A reopening of Nigeria’s longest-dated bond was oversubscribed by more than three times at an auction on Monday as investors swooped on the issue’s record yield.
The 2053-dated debt attracted total subscriptions of 330 billion naira ($364 million), compared with the 90 billion naira of paper put on offer by the nation’s Debt Management Office. Other shorter tenor notes, including the 2029, 2033 and 2038 maturities, were all undersubscribed at the same auction, indicating a preference for the longer-dated debt, which was also offered at a record yield of 18%.
The demand for the 30-year paper showed investors betting it will deliver a handsome return over inflation in the long run, Wale Okunrinboye, chief investment officer at Access Pensions Ltd., said by email.

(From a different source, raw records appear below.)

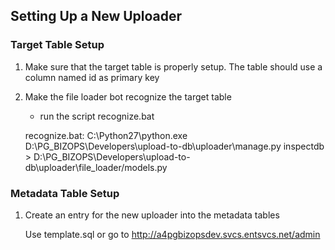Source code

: ## Setting Up a New Uploader

### Target Table Setup

1. Make sure that the target table is properly setup. The table should use a column named id as primary key

2. Make the file loader bot recognize the target table 
    - run the script recognize.bat

    recognize.bat:
        C:\Python27\python.exe D:\PG_BIZOPS\Developers\upload-to-db\uploader\manage.py inspectdb > D:\PG_BIZOPS\Developers\upload-to-db\uploader\file_loader/models.py

### Metadata Table Setup

1. Create an entry for the new uploader into the metadata tables

    Use template.sql
    or go to http://a4pgbizopsdev.svcs.entsvcs.net/admin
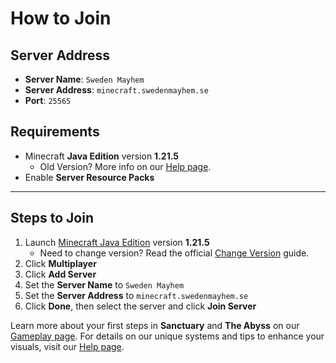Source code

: # How to Join

## Server Address

* **Server Name**: `Sweden Mayhem`
* **Server Address**: `minecraft.swedenmayhem.se`
* **Port**: `25565`

## Requirements

- Minecraft **Java Edition** version **1.21.5**
	- Old Version? More info on our [Help page](/minecraft/help#updates).
- Enable **Server Resource Packs**

---

## Steps to Join

1. Launch [Minecraft Java Edition](https://www.minecraft.net/store/minecraft-java-bedrock-edition-pc) version **1.21.5**
	- Need to change version? Read the official [Change Version](https://help.minecraft.net/hc/articles/360034754852-Change-Game-Version-for-Minecraft-Java-Edition) guide.
2. Click **Multiplayer**
3. Click **Add Server**
4. Set the **Server Name** to `Sweden Mayhem`
5. Set the **Server Address** to `minecraft.swedenmayhem.se`
6. Click **Done**, then select the server and click **Join Server**

Learn more about your first steps in **Sanctuary** and **The Abyss** on our [Gameplay page](/minecraft/gameplay).
For details on our unique systems and tips to enhance your visuals, visit our [Help page](/minecraft/help).

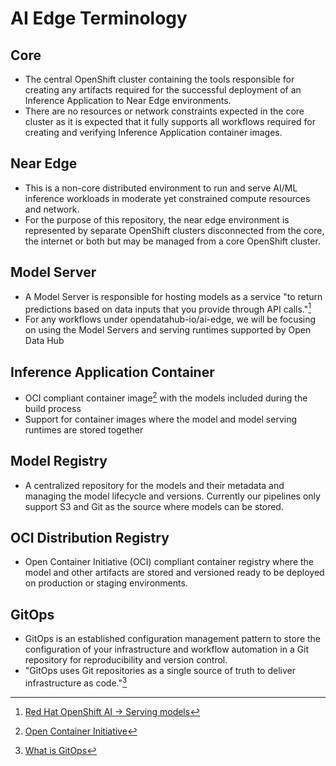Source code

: # AI Edge Terminology

## Core

- The central OpenShift cluster containing the tools responsible for creating any artifacts required for the successful deployment of an Inference Application to Near Edge environments.
- There are no resources or network constraints expected in the core cluster as it is expected that it fully supports all workflows required for creating and verifying Inference Application container images.

## Near Edge

- This is a non-core distributed environment to run and serve AI/ML inference workloads in moderate yet constrained compute resources and network.
- For the purpose of this repository, the near edge environment is represented by separate OpenShift clusters disconnected from the core, the internet or both but may be managed from a core OpenShift cluster.

## Model Server

- A Model Server is responsible for hosting models as a service "to return predictions based on data inputs that you provide through API calls."[^2]
- For any workflows under opendatahub-io/ai-edge, we will be focusing on using the Model Servers and serving runtimes supported by Open Data Hub

## Inference Application Container

- OCI compliant container image[^3] with the models included during the build process
- Support for container images where the model and model serving runtimes are stored together

## Model Registry

- A centralized repository for the models and their metadata and managing the model lifecycle and versions. Currently our pipelines only support S3 and Git as the source where models can be stored. 

## OCI Distribution Registry

- Open Container Initiative (OCI) compliant container registry where the model and other artifacts are stored and versioned ready to be deployed on production or staging environments.

## GitOps

- GitOps is an established configuration management pattern to store the configuration of your infrastructure and workflow automation in a Git repository for reproducibility and version control.
- "GitOps uses Git repositories as a single source of truth to deliver infrastructure as code."[^1]

[^1]: [What is GitOps](https://www.redhat.com/en/topics/devops/what-is-gitops)
[^2]: [Red Hat OpenShift AI -> Serving models](https://access.redhat.com/documentation/en-us/red_hat_openshift_ai_self-managed/2.8/html/serving_models/about-model-serving_about-model-serving)
[^3]: [Open Container Initiative](https://opencontainers.org/)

“Pension funds exist to meet long-term liabilities, so if you have a long-term asset yielding 18% which is 500-600 basis points over long-term inflation, you load up,” Okunrinboye said.
Even so, Nigeria’s annual inflation rate is expected to have accelerated by 27.7% in October, when data that’s scheduled for release later on Wednesday is published, according to a survey of economists by Bloomberg. That compares with 26.7% in September.
The record yield on the 2053 paper comes against a backdrop of calls from investors for the central bank to raise interest rates and get them closer to positive territory on a real, or inflation-adjusted, basis. Analysts also warn that Nigeria’s negative real yields deter foreign investors, even as the government seeks to attract capital by easing exchange controls alongside other reforms of the economy.
Samir Gadio, head of Africa strategy at Standard Chartered Plc, said an assumption that market conditions will normalize in the medium0term increased the demand for the longer term paper.
“Bond yields are now at record highs, so it makes sense to increase duration exposure if one assumes that market conditions will normalise medium-term,” he said.